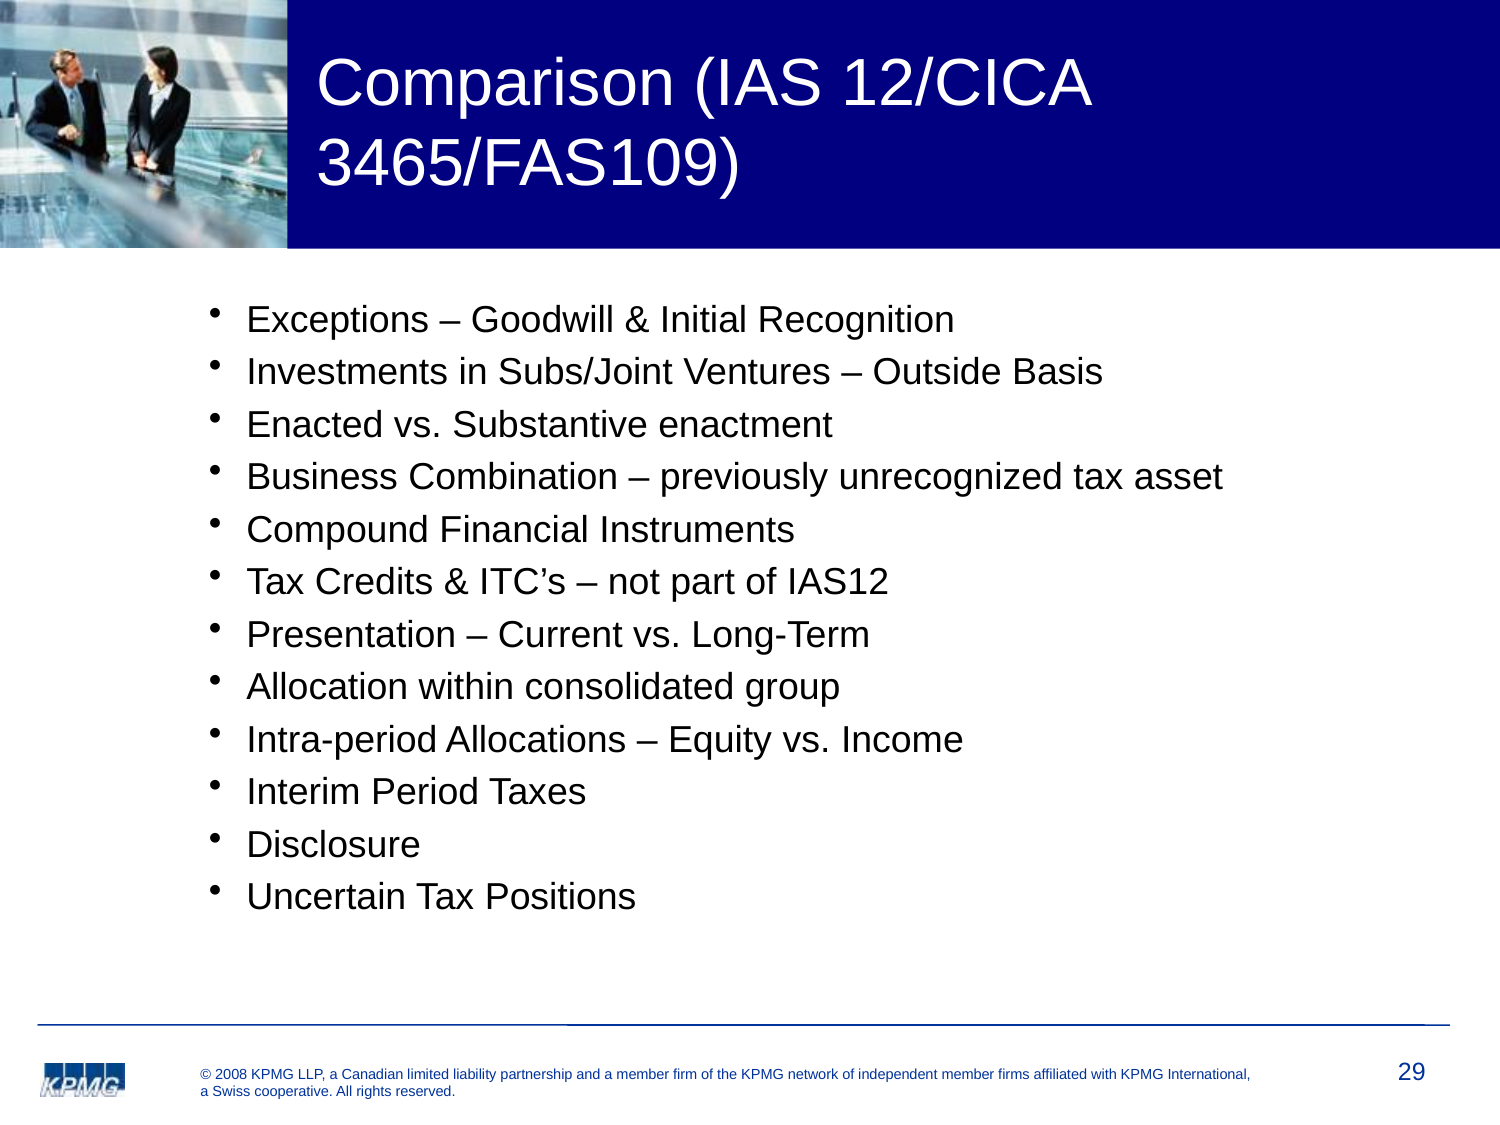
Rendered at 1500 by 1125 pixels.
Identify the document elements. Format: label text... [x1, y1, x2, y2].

picture [0, 0, 287, 248]
list Exceptions – Goodwill & Initial Recognition Investments in Subs/Joint Ventures – Outside Basis Enacted vs. Substantive enactment Business Combination – previously unrecognized tax asset Compound Financial Instruments Tax Credits & ITC’s – not part of IAS12 Presentation – Current vs. Long-Term Allocation within consolidated group Intra-period Allocations – Equity vs. Income Interim Period Taxes Disclosure Uncertain Tax Positions [137, 287, 1388, 963]
title Comparison (IAS 12/CICA 3465/FAS109) [301, 25, 1450, 213]
picture [40, 1063, 125, 1097]
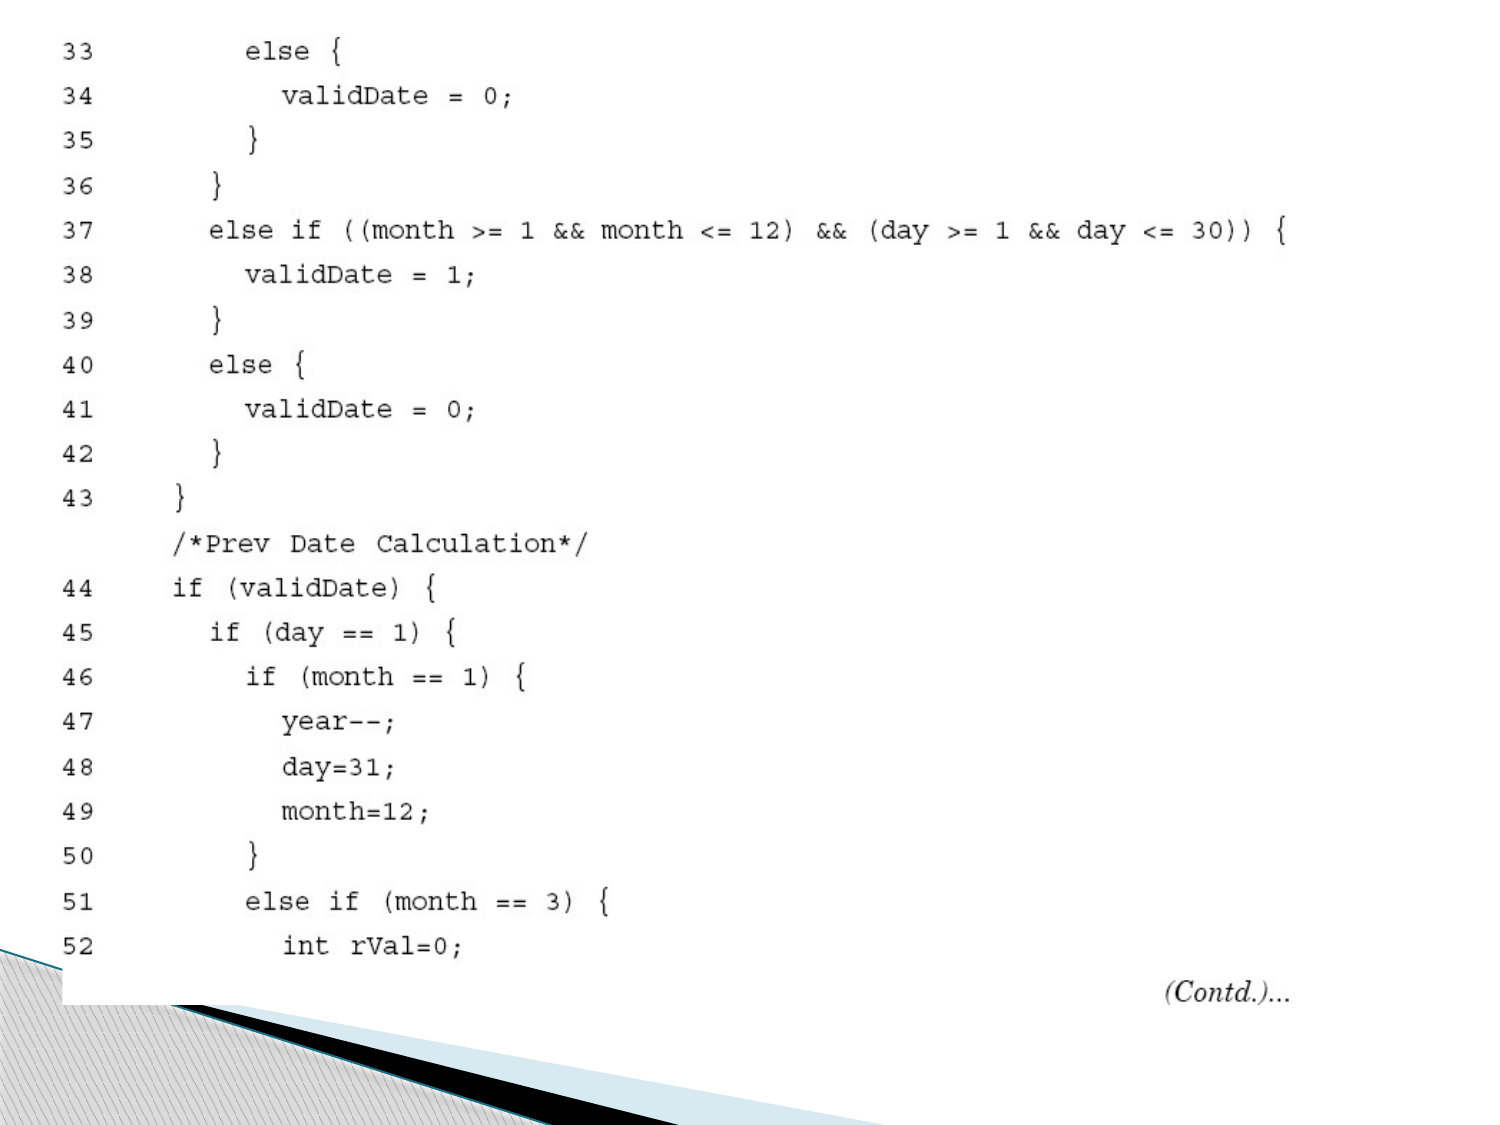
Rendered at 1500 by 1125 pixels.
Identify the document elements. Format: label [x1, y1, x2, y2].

text_box [62, 37, 1289, 1005]
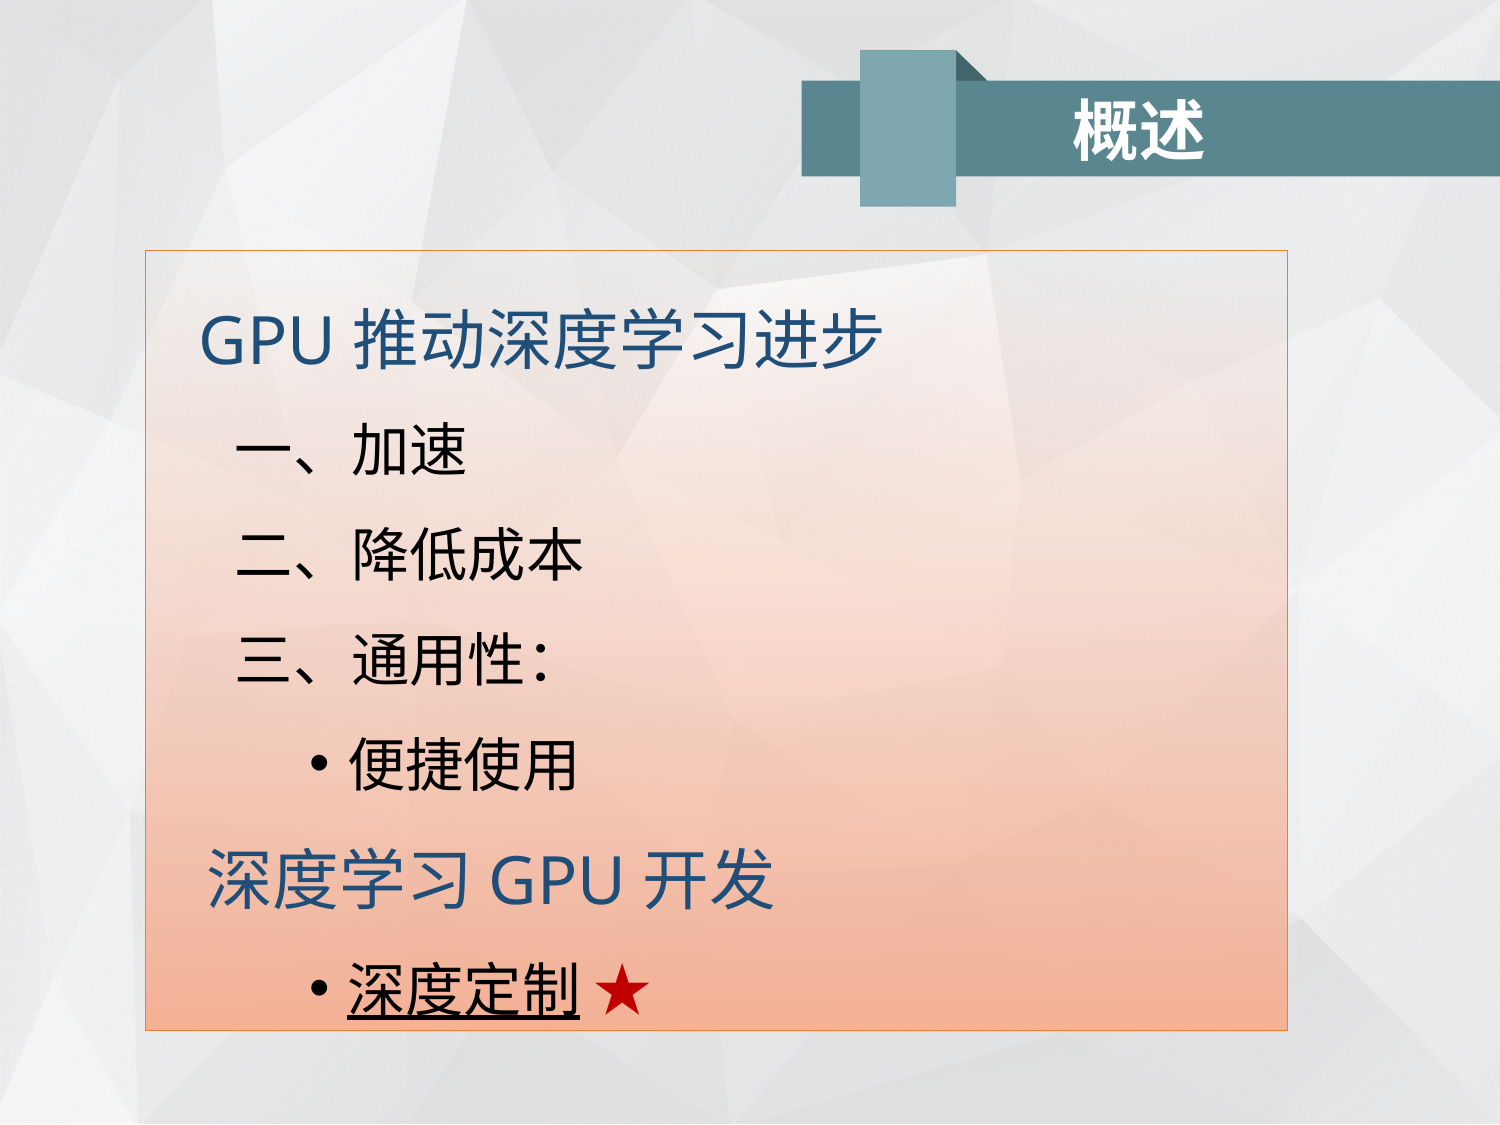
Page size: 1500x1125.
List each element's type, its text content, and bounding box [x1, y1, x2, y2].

text_box GPU推动深度学习进步 一、加速 二、降低成本 三、通用性： 便捷使用 深度学习GPU开发 深度定制 ★ [145, 250, 1288, 1031]
picture [0, 0, 1500, 1125]
title 概述 [1057, 86, 1479, 182]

◆ Problem requirements:
Without any of the pictures, reproduce the listing above exactly.

◆ Your response:
Rendered at 1500 by 1125 pixels.
Identify the document elements. Format: label text... [x1, y1, x2, y2].

picture [0, 0, 287, 248]
list Exceptions – Goodwill & Initial Recognition Investments in Subs/Joint Ventures – Outside Basis Enacted vs. Substantive enactment Business Combination – previously unrecognized tax asset Compound Financial Instruments Tax Credits & ITC’s – not part of IAS12 Presentation – Current vs. Long-Term Allocation within consolidated group Intra-period Allocations – Equity vs. Income Interim Period Taxes Disclosure Uncertain Tax Positions [137, 287, 1388, 963]
title Comparison (IAS 12/CICA 3465/FAS109) [301, 25, 1450, 213]
picture [40, 1063, 125, 1097]
Rendered at 1500 by 1125 pixels.
Identify the document elements. Format: label [x1, y1, x2, y2].

text_box [62, 37, 1289, 1005]
Page size: 1500x1125.
List each element's type, its text content, and bounding box [x1, y1, x2, y2].

text_box GPU推动深度学习进步 一、加速 二、降低成本 三、通用性： 便捷使用 深度学习GPU开发 深度定制 ★ [145, 250, 1288, 1031]
picture [0, 0, 1500, 1125]
title 概述 [1057, 86, 1479, 182]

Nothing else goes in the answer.